Given entries:
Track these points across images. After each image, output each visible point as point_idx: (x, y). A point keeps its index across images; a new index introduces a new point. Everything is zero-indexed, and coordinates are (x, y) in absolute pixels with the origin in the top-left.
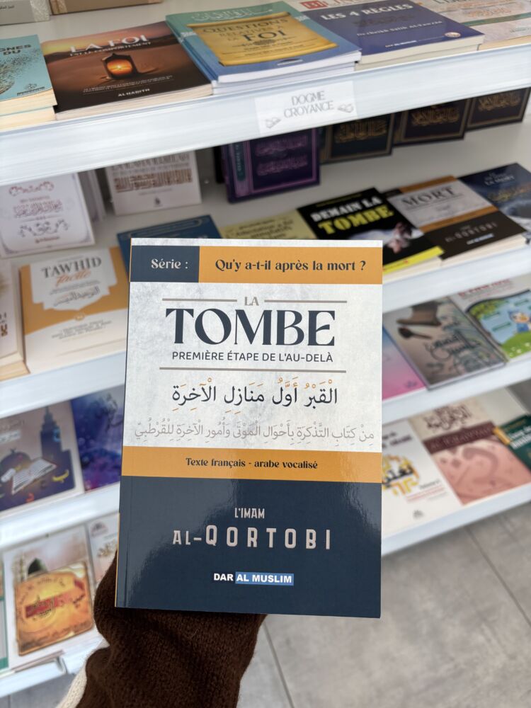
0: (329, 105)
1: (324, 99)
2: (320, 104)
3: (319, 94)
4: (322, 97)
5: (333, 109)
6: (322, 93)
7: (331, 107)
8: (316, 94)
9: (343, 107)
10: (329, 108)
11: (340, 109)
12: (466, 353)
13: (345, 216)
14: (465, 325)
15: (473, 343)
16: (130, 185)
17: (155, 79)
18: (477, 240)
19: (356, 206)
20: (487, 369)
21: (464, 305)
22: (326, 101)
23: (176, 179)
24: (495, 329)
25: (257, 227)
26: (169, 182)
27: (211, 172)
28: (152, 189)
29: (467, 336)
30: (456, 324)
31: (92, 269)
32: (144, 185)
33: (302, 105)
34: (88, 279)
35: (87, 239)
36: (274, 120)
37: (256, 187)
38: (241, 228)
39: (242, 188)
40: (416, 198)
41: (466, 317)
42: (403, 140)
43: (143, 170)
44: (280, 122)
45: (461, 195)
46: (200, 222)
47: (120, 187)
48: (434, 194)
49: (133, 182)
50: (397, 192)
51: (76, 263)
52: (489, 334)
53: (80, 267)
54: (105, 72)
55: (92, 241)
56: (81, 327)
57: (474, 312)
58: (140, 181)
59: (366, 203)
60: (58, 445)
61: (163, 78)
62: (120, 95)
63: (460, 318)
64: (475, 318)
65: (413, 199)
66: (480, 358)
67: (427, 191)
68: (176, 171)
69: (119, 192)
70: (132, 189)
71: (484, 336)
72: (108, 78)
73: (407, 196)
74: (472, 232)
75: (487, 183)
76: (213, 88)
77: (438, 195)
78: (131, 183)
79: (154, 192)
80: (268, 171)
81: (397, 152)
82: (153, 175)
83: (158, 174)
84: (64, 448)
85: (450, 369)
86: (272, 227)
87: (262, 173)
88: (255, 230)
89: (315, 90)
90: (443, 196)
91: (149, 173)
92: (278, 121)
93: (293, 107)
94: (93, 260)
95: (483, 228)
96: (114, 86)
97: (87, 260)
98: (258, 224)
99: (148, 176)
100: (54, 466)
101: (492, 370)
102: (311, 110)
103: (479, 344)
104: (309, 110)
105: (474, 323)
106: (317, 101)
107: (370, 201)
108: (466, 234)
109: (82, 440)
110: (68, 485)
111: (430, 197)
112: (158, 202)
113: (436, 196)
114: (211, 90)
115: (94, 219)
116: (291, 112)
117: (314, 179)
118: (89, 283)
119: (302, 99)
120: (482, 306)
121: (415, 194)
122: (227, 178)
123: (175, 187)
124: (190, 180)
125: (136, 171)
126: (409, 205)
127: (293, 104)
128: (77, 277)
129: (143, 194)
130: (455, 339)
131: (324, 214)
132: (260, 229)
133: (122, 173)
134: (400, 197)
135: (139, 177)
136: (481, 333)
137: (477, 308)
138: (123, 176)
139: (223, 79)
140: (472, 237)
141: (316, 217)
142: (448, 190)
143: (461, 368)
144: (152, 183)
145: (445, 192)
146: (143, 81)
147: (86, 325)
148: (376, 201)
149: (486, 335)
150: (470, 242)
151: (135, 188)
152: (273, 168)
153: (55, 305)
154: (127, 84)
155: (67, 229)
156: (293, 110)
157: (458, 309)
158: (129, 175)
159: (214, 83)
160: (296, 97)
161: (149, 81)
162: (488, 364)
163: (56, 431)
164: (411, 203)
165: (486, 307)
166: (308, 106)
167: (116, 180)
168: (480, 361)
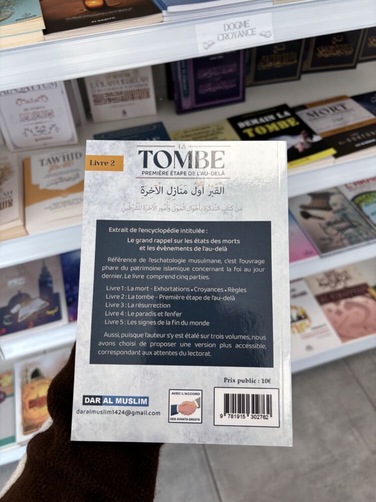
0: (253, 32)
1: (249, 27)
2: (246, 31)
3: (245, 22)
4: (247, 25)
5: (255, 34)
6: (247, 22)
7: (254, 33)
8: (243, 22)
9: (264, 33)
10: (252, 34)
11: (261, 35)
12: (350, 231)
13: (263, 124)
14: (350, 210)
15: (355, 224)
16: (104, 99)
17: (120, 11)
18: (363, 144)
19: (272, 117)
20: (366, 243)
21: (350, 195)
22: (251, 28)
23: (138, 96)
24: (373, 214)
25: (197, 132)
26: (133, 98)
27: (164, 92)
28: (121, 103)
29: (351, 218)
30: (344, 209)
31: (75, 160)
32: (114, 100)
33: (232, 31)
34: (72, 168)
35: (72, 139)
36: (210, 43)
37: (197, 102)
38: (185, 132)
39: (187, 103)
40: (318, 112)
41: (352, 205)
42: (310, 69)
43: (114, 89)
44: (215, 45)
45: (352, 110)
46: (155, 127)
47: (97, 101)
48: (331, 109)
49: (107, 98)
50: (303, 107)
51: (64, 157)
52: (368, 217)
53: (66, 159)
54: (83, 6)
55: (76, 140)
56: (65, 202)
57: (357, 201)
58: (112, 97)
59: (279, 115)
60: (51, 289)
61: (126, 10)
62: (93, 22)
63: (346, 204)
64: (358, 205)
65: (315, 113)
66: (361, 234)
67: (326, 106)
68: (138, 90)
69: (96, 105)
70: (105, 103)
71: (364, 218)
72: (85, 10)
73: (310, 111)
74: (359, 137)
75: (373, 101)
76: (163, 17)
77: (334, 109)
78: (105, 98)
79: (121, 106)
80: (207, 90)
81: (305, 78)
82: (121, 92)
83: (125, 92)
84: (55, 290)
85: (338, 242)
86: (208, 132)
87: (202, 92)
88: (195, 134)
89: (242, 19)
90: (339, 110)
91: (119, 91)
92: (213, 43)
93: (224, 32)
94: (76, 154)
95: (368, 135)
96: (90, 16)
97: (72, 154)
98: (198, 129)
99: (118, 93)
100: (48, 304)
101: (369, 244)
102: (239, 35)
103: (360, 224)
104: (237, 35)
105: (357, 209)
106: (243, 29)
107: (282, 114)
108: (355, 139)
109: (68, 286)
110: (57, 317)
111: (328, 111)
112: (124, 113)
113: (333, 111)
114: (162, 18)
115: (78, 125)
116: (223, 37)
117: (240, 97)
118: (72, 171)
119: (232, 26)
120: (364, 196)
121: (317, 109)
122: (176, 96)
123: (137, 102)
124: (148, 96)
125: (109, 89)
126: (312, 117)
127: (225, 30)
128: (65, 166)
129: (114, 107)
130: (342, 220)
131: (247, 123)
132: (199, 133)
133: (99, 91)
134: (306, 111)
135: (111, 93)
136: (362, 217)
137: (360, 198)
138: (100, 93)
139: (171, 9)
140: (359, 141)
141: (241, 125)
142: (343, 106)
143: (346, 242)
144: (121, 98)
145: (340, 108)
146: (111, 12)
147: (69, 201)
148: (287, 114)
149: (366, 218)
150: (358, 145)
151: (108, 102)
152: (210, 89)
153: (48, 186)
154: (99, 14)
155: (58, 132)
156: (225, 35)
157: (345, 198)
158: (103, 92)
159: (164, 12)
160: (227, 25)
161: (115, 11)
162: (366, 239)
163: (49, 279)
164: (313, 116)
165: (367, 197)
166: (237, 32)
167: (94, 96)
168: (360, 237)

...

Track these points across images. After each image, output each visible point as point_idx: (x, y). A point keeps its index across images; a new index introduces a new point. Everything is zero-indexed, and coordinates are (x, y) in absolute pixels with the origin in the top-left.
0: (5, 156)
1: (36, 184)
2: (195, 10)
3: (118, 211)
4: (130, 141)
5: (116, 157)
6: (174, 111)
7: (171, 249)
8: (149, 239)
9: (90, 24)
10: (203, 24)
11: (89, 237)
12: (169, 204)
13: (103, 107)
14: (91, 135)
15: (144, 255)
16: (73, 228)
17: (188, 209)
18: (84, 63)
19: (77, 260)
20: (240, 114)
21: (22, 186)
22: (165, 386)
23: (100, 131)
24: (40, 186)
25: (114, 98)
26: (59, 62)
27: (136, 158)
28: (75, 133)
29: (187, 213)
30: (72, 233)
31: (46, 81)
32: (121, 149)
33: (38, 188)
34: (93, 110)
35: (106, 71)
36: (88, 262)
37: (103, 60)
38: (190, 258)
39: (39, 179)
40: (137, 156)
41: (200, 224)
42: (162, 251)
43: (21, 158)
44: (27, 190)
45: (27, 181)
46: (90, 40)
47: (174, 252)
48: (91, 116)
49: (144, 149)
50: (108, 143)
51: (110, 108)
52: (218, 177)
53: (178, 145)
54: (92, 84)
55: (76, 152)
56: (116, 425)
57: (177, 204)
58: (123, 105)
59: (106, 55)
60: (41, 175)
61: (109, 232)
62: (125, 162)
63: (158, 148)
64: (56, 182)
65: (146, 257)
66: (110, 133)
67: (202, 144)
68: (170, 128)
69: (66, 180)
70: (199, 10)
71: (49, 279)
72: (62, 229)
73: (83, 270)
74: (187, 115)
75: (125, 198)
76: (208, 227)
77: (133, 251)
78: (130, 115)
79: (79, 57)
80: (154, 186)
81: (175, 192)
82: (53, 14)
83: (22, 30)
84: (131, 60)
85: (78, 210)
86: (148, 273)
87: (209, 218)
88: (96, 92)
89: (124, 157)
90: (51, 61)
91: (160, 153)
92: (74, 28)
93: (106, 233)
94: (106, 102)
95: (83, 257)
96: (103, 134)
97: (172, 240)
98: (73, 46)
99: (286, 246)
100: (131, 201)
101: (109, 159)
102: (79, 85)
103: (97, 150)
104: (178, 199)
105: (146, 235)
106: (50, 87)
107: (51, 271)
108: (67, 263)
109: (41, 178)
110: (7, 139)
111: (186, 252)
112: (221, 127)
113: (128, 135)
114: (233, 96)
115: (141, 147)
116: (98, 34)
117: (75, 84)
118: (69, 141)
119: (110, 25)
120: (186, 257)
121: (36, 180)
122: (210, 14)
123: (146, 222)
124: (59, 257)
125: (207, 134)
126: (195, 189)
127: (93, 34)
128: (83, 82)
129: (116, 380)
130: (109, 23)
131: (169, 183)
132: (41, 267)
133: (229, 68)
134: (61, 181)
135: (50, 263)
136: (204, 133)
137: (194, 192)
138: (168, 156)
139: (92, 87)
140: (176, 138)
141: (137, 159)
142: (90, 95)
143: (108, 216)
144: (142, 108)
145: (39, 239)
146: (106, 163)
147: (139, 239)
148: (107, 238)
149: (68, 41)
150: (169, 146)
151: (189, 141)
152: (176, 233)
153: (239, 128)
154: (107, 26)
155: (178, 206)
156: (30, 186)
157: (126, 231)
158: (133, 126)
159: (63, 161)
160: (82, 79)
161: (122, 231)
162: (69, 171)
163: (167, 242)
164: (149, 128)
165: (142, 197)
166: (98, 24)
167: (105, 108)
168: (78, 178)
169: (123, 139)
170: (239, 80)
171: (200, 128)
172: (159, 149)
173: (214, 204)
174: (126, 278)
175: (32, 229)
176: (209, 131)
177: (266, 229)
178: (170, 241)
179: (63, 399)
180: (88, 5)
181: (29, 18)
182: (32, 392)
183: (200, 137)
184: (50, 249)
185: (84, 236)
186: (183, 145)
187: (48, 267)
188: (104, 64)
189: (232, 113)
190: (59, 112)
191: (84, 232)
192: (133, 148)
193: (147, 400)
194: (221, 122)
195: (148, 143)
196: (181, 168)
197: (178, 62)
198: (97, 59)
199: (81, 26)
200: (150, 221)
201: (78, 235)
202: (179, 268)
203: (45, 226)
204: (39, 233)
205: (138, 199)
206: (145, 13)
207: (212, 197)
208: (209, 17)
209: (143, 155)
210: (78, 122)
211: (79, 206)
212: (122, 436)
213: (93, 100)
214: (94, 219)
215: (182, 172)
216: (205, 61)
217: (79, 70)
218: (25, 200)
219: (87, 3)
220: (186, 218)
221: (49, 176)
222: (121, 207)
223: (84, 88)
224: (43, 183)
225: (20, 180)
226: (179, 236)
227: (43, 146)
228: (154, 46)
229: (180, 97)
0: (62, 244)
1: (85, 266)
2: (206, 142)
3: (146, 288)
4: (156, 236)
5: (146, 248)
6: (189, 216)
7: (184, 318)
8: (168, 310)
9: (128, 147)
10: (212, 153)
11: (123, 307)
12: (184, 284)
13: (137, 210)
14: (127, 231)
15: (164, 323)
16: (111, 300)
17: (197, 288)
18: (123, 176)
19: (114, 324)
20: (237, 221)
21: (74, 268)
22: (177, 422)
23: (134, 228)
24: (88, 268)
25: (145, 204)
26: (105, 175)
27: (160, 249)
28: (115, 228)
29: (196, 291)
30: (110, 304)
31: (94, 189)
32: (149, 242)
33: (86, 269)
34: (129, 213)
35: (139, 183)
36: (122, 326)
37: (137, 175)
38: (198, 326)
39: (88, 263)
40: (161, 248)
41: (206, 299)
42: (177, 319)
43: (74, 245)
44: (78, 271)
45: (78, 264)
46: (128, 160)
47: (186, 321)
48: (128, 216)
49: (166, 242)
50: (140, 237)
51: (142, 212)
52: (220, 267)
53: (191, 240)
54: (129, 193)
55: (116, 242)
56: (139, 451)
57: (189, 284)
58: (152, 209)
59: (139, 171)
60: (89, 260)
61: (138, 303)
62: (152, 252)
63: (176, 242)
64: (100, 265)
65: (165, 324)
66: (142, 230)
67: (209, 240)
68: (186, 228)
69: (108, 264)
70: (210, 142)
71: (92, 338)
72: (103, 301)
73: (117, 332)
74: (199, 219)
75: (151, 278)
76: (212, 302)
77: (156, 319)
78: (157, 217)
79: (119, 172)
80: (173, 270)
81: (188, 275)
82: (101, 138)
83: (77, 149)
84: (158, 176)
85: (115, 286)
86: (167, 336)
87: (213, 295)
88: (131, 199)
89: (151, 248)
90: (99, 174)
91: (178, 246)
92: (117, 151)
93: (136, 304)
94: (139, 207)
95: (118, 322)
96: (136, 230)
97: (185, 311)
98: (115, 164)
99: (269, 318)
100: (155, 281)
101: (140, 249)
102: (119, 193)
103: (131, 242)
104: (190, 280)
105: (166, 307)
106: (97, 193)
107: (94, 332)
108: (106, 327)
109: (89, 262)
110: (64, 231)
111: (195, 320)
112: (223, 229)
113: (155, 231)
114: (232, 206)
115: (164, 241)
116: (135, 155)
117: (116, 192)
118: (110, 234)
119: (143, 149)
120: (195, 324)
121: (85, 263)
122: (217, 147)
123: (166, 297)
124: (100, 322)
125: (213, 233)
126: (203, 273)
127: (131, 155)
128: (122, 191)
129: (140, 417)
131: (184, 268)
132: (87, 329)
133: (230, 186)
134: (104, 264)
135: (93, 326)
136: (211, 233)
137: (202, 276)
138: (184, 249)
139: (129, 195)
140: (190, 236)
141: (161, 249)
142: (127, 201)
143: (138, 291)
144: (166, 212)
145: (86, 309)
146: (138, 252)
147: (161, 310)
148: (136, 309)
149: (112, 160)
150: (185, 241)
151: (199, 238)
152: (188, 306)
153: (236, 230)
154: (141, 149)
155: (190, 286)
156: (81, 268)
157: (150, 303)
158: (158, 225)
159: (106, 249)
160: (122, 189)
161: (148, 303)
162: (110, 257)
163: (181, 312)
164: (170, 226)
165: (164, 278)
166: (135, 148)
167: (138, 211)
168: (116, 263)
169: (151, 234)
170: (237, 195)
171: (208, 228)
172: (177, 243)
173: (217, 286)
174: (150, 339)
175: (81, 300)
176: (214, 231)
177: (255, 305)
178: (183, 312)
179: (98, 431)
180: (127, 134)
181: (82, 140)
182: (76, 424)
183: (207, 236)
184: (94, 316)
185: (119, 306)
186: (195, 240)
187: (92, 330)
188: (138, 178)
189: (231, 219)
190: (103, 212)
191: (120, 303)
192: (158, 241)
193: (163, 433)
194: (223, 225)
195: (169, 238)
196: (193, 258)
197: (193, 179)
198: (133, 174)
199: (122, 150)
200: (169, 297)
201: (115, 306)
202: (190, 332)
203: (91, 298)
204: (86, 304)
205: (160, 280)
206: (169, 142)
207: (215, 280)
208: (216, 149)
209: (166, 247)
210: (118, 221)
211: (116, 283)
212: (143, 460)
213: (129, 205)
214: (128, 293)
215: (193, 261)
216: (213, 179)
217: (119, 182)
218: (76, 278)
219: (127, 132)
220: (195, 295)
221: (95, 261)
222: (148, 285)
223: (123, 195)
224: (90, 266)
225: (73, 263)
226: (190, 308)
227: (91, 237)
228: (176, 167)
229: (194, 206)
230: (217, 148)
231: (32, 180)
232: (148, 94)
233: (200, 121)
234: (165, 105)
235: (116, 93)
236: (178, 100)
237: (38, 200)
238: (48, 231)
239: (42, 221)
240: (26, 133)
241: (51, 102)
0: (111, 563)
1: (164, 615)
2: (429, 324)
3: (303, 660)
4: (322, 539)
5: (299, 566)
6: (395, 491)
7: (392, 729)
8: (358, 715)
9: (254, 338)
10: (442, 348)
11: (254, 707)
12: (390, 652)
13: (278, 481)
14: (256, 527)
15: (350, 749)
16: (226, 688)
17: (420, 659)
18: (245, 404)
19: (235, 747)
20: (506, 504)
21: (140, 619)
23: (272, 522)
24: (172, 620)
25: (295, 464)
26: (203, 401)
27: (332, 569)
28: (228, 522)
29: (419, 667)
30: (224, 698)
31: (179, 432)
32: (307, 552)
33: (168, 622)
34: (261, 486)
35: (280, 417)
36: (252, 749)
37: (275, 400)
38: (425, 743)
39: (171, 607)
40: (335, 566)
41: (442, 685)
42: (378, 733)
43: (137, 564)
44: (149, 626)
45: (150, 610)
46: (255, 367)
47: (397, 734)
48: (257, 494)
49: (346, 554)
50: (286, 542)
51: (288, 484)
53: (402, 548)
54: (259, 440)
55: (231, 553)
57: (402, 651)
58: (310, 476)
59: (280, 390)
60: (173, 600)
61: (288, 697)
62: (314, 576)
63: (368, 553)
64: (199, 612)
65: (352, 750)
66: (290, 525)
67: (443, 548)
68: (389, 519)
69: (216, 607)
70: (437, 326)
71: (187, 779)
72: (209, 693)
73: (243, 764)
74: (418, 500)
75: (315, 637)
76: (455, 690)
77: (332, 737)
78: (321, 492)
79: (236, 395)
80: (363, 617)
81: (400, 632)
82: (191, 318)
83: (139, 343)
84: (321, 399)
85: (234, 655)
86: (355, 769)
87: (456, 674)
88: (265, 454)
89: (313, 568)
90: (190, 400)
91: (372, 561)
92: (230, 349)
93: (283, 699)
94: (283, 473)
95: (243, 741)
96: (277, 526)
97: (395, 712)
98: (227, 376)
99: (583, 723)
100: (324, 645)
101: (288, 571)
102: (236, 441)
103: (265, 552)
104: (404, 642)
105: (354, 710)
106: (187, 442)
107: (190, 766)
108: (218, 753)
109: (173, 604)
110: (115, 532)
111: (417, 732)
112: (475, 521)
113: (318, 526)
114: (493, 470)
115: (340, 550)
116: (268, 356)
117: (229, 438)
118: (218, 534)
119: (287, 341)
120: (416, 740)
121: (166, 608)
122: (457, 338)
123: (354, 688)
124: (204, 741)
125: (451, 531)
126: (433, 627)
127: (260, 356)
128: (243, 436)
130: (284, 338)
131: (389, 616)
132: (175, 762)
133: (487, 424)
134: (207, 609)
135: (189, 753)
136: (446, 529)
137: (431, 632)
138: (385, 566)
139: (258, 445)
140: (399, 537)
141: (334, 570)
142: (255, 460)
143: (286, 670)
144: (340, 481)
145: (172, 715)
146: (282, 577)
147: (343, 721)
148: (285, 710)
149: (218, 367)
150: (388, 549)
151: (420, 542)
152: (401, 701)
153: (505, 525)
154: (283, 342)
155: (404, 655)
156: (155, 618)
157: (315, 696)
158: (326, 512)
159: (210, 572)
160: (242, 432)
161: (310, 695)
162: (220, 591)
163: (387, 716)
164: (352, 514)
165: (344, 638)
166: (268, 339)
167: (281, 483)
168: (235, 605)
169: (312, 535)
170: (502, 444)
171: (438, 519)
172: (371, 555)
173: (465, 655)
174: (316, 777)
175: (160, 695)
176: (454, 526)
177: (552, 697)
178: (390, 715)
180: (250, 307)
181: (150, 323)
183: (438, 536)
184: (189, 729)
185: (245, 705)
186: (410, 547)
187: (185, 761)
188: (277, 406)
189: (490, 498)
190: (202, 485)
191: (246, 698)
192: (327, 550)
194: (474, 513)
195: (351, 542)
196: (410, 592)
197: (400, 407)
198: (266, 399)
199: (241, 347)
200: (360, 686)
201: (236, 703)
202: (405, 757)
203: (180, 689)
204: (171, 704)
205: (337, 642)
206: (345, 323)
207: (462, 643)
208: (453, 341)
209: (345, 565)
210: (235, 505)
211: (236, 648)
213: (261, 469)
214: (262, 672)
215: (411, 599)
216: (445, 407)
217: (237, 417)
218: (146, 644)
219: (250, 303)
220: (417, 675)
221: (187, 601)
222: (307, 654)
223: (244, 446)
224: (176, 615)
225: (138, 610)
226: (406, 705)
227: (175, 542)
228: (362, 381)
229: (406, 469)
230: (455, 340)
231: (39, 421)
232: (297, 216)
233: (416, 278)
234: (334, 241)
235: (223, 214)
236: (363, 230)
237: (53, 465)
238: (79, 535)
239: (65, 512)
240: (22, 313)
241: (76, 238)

---

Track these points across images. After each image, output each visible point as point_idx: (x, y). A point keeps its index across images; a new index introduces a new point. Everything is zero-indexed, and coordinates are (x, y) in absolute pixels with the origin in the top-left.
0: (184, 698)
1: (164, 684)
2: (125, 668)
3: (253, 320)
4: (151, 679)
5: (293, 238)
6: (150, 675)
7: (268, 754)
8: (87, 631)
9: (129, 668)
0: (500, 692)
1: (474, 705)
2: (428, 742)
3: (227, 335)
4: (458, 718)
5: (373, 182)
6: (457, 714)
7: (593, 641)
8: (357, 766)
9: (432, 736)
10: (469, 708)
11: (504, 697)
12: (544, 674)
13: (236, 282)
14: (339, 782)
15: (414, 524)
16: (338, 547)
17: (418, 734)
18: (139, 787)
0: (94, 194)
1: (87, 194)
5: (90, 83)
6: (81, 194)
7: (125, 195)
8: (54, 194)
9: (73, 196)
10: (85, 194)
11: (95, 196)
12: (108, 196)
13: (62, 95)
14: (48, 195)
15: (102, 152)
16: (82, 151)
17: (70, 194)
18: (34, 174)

About this task: Please write out, unchanged, the records from the line with "230: (217, 148)" up to and including the line with "98: (227, 376)".

Result of this task:
230: (217, 148)
231: (32, 180)
232: (148, 94)
233: (200, 121)
234: (165, 105)
235: (116, 93)
236: (178, 100)
237: (38, 200)
238: (48, 231)
239: (42, 221)
240: (26, 133)
241: (51, 102)
0: (111, 563)
1: (164, 615)
2: (429, 324)
3: (303, 660)
4: (322, 539)
5: (299, 566)
6: (395, 491)
7: (392, 729)
8: (358, 715)
9: (254, 338)
10: (442, 348)
11: (254, 707)
12: (390, 652)
13: (278, 481)
14: (256, 527)
15: (350, 749)
16: (226, 688)
17: (420, 659)
18: (245, 404)
19: (235, 747)
20: (506, 504)
21: (140, 619)
23: (272, 522)
24: (172, 620)
25: (295, 464)
26: (203, 401)
27: (332, 569)
28: (228, 522)
29: (419, 667)
30: (224, 698)
31: (179, 432)
32: (307, 552)
33: (168, 622)
34: (261, 486)
35: (280, 417)
36: (252, 749)
37: (275, 400)
38: (425, 743)
39: (171, 607)
40: (335, 566)
41: (442, 685)
42: (378, 733)
43: (137, 564)
44: (149, 626)
45: (150, 610)
46: (255, 367)
47: (397, 734)
48: (257, 494)
49: (346, 554)
50: (286, 542)
51: (288, 484)
53: (402, 548)
54: (259, 440)
55: (231, 553)
57: (402, 651)
58: (310, 476)
59: (280, 390)
60: (173, 600)
61: (288, 697)
62: (314, 576)
63: (368, 553)
64: (199, 612)
65: (352, 750)
66: (290, 525)
67: (443, 548)
68: (389, 519)
69: (216, 607)
70: (437, 326)
71: (187, 779)
72: (209, 693)
73: (243, 764)
74: (418, 500)
75: (315, 637)
76: (455, 690)
77: (332, 737)
78: (321, 492)
79: (236, 395)
80: (363, 617)
81: (400, 632)
82: (191, 318)
83: (139, 343)
84: (321, 399)
85: (234, 655)
86: (355, 769)
87: (456, 674)
88: (265, 454)
89: (313, 568)
90: (190, 400)
91: (372, 561)
92: (230, 349)
93: (283, 699)
94: (283, 473)
95: (243, 741)
96: (277, 526)
97: (395, 712)
98: (227, 376)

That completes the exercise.